__PAGE EXCERPT__:
Gloriously natural beaches, chic coastal towns, and holidaying con la famiglia in Tuscany with Lorraine Candy

Lorraine Candy Profile Image

Lorraine Candy

5 min read

We sent author, editor, and podcaster, Lorraine Candy, to stay at La Maddalena Bassa with her family. From their villa on the west coast of Tuscany, they discovered elegant harbour towns, hidden beaches, and family-run restaurants. They also found precious time together with, and apart from, children preparing to fly the nest.

Tagged with:

We all know parenting is about gradually letting go of the things you love most: your children. This inevitable rite of passage happens over the years and then, rather unexpectedly it seems, your offspring suddenly fly the nest, and it feels like you hardly see them. Until, that is, you mention the word holiday. Then they swoop back in, suitcases packed and carry-on luggage brimming with phone chargers. 

So it was when we mentioned Porto Santo Stefano in Tuscany, our first holiday abroad together after our two eldest girls had left home in 2020 and 2022 respectively. These days it’s hard to find a family trip to suit all six of us, one that will satisfy four children, three girls and a boy, aged between 11 and 20. We needed adventure, relaxation, sun, beaches, good food (preferably pasta, nothing too spicy), a little shopping, sightseeing (but not too much, god knows teenagers hate a walk) and good wi-fi.

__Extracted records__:
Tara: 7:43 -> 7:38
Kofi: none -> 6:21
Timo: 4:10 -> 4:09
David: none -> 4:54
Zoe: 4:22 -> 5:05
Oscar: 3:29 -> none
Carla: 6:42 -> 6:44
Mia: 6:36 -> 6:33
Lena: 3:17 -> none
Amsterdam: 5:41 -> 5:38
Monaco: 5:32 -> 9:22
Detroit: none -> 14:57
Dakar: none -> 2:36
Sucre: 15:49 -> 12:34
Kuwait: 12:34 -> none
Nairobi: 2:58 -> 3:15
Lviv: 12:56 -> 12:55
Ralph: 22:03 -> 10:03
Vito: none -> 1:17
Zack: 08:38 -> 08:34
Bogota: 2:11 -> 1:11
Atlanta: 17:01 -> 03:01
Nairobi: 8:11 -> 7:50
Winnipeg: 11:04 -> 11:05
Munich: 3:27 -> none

==

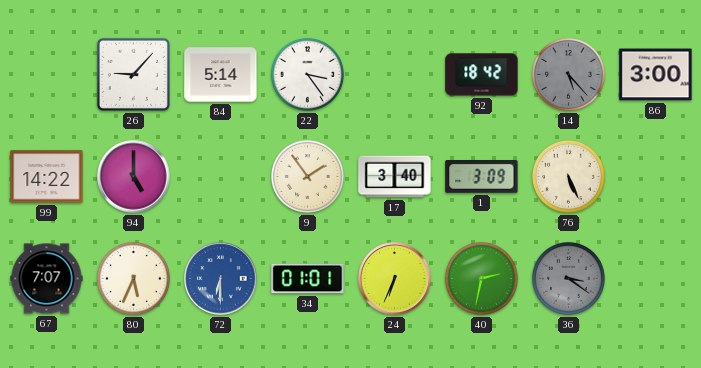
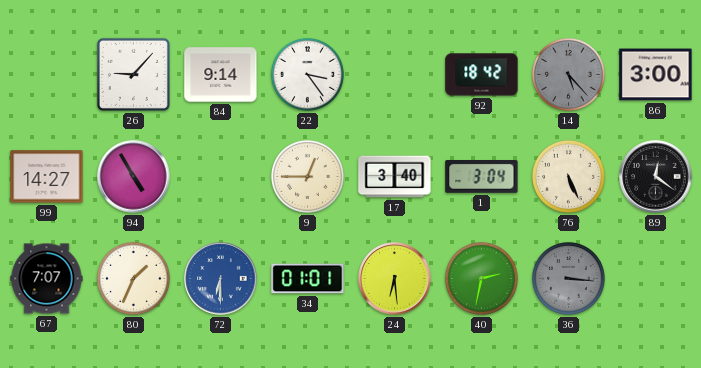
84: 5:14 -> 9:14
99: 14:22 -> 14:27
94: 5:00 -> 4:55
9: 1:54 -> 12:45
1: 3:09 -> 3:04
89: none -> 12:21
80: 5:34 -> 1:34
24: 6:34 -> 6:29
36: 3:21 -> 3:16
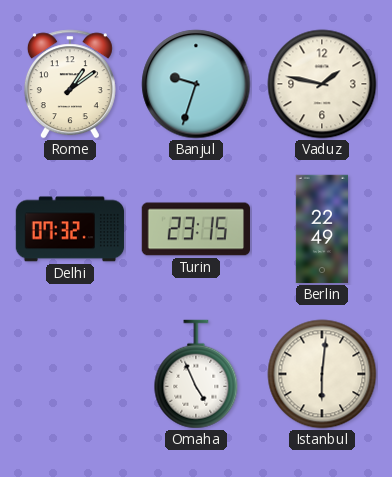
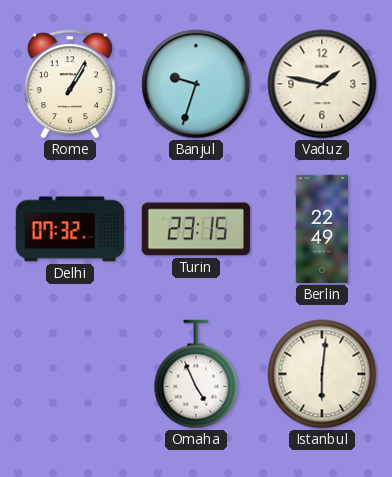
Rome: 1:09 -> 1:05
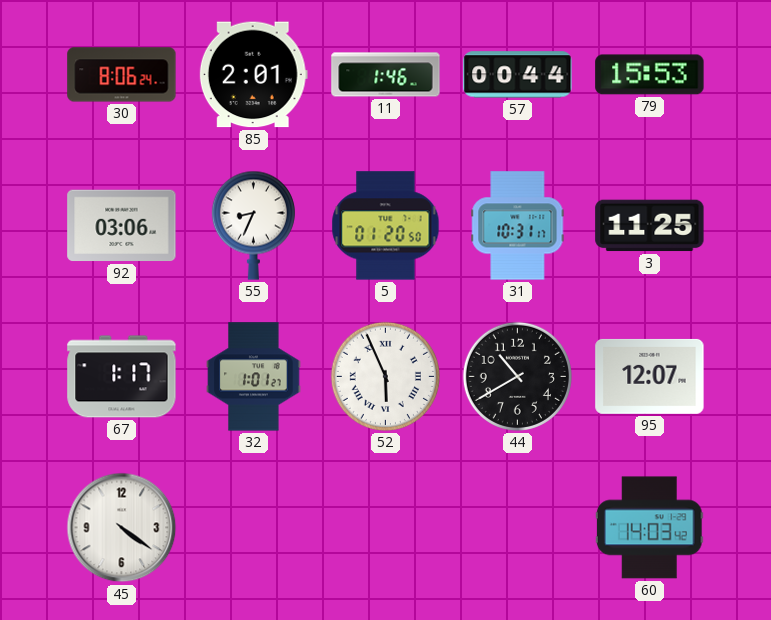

__LIST OF TASKS__:
a: From the Tuscany travel article, list the three things the family discovered from their villa.
b: According to the Tuscany travel article, in which years did the two eldest girls leave home?
c: Check each statement against the Tuscany travel article. Answer yes or no, and quote the words that decide it.
(i) The family has four children.
(ii) The family's villa was on the east coast of Tuscany.
(iii) The Porto Santo Stefano trip was the family's first holiday abroad together after the two eldest girls left home.

__RESULTS OF THE TASKS__:
a: Elegant harbour towns, hidden beaches, and family-run restaurants.

b: They left home in 2020 and 2022.

c:
(i) Yes: "four children, three girls and a boy"
(ii) No: "From their villa on the west coast of Tuscany"
(iii) Yes: "our first holiday abroad together after our two eldest girls had left home"